Back in September, SLU Beverages Limited, which is owned by Companhia de Bedidas Das Americas (AMBEV), offered to purchase all BHL shares after it bought those of the second largest shareholder, Massy Holdings, in a block trade on the Barbados Stock Exchange.
SLU has offered to pay $4.00 per share for its 13.1 million shares in the BHL that owns Bank Breweries, Pine Hill Dairy, Barbados Bottling Co. Ltd and Banks Distribution Limited.
With the takeover bid looming, the BHL Board issued a directive to shareholders not to make any decision on giving up their shares until a valuation was conducted.
However, in a new twist at the weekend, the BHL directors instructed shareholders that they would not “make a recommendation to accept or to reject the offer”.
They explained that “shareholders’ circumstances are not all the same and each shareholder should consider the information provided in this document as well as the professional advice of their own advisors”.
According to the directors, a valuation by the company’s financial advisor, KPMG, had concluded that the offer price was “fair” from a financial perspective, though it pointed out that market value of that share was $5.20 – $1.20 above the SLU offer.
Robinson contends that shareholders must now ask themselves three fundamental questions.
“Why do I own these shares? Am I interested in liquidating them for cash now? If I get this cash what would I do with the cash?
“I think people need to make those kinds of decisions whether or not they are actually interested in selling their shares or if they want to hold onto them as an investment and if they want to sell are they prepared to take the $4.00 per share or wait for a better offer which appear to be closer to what is the professional value of $5.20, and you have the book value of $4.81.”
Staying clear of advising shareholders, Robinson noted that a shareholder’s cash flow position was likely to be a major determining factor.
“If you have an urgent need for cash or you want to cash out these shares then the $4.00 offer is a better offer than anything else around. Whether you hold on or not, you will have to make a judgment call on whether you believe a better offer is going to come as a result of this takeover bid.
In contrast, he suggested that an investor reluctant to part with shares had the option of converting their BHL shares to AMBEV shares.

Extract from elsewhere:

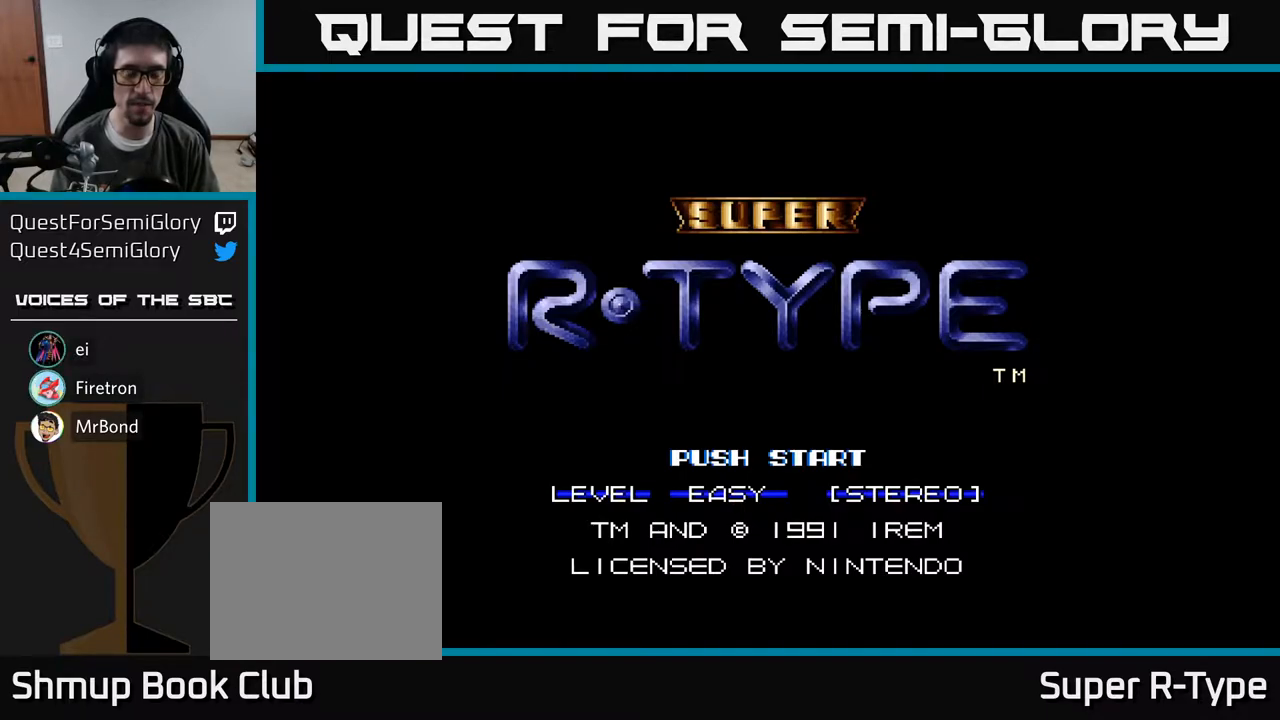
{"buttons": ["L1"], "right_stick": "center", "events": [[67, "R2", "up"], [217, "L1", "down"], [383, "L1", "up"], [483, "L1", "down"]]}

“If I were a long term investor that would be the option that would be most appealing to me. If I really wasn’t interested in converting this investment into cash I would be quite interested in the possibility of converting my BHL shares into AMBEV shares if AMBEV was the only offer on the table, because then I would get some diversification, I would retain my interest in BHL but at the same time have my interest in a much bigger entity.”
The SLU offer expires on October 26 at 3 p.m.

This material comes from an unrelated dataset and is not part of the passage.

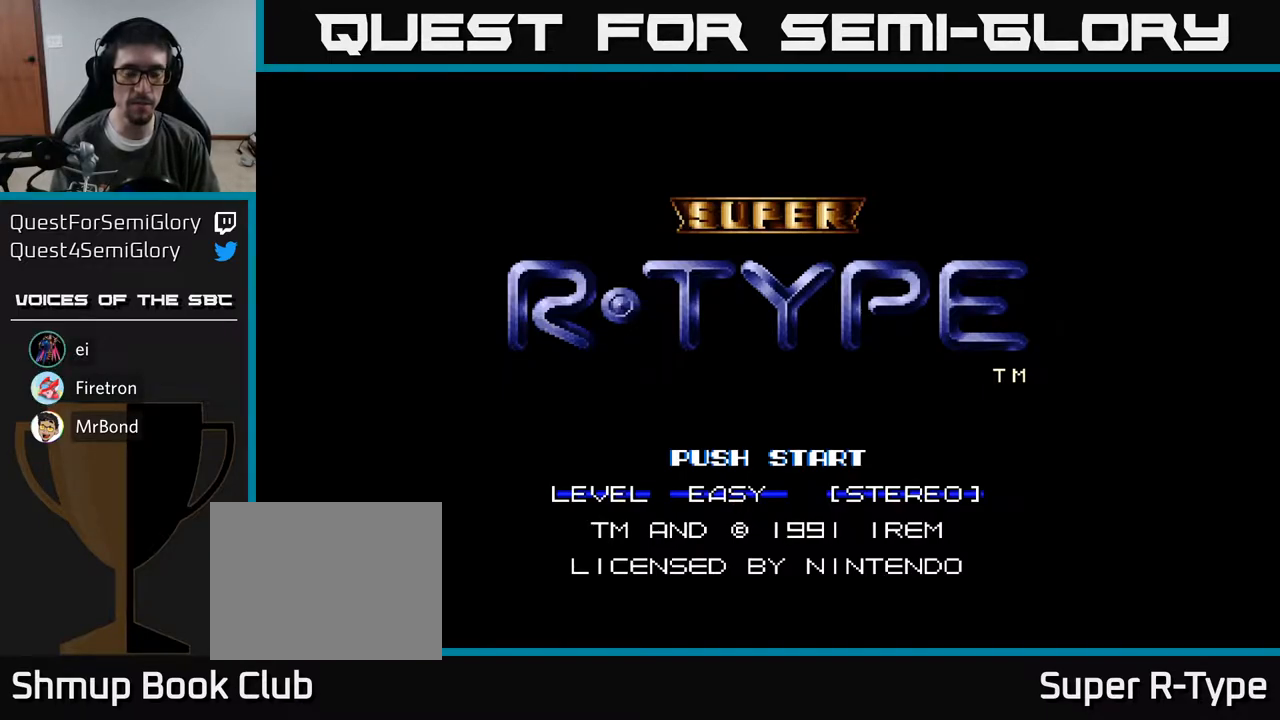
{"buttons": [], "right_stick": "center", "events": [[117, "L1", "up"], [183, "L1", "down"], [317, "L1", "up"]]}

Robinson reiterated his concerns about the discrepancy between the market value of BHL on the Barbados Stock Exchange [$2.49], which was lower than then the book value of the company’s shares [$4.81].
He warned the issue needed to be examined since it created the potential for takeovers to occur at relatively low prices.

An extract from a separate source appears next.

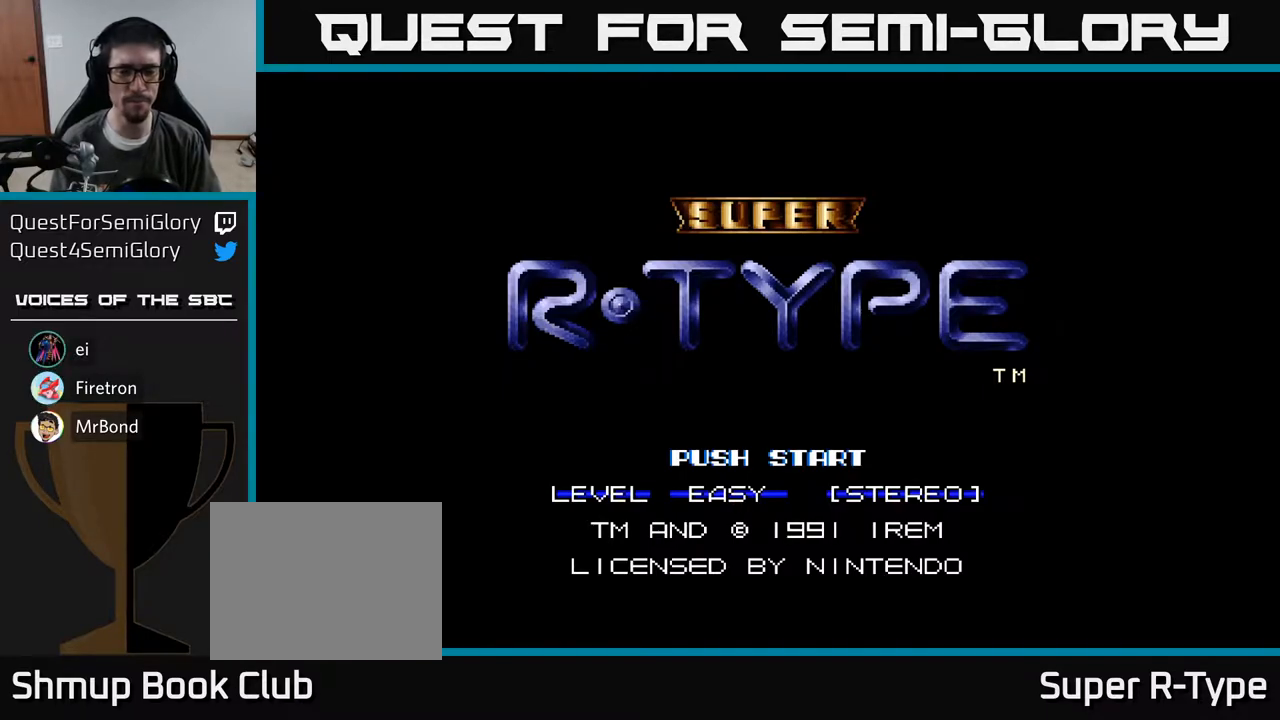
{"buttons": ["DPAD_UP", "DPAD_LEFT"], "right_stick": "center", "events": [[17, "L2", "down"], [150, "L2", "up"], [200, "Y", "down"], [300, "B", "down"], [367, "Y", "up"], [383, "B", "up"], [417, "DPAD_LEFT", "down"], [417, "DPAD_UP", "down"]]}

“If someone wants to buy a company where does the conversation about price start? I think the logical place to start is the market value that is where a potential buyer would start. In my opinion if that price is so deflated then I think the bidding starts very low and that is where that disadvantages local investors.
“This has been around for while, we saw it with Light and Power [BL&P], if you go further back when Banks took over Pine Hill Diary, there was quite a protracted bidding war and the prices went up. Then we had Barbados Shipping and Trading, Sagicor, Life of Barbados, so we’ve seen this issue repeatedly.”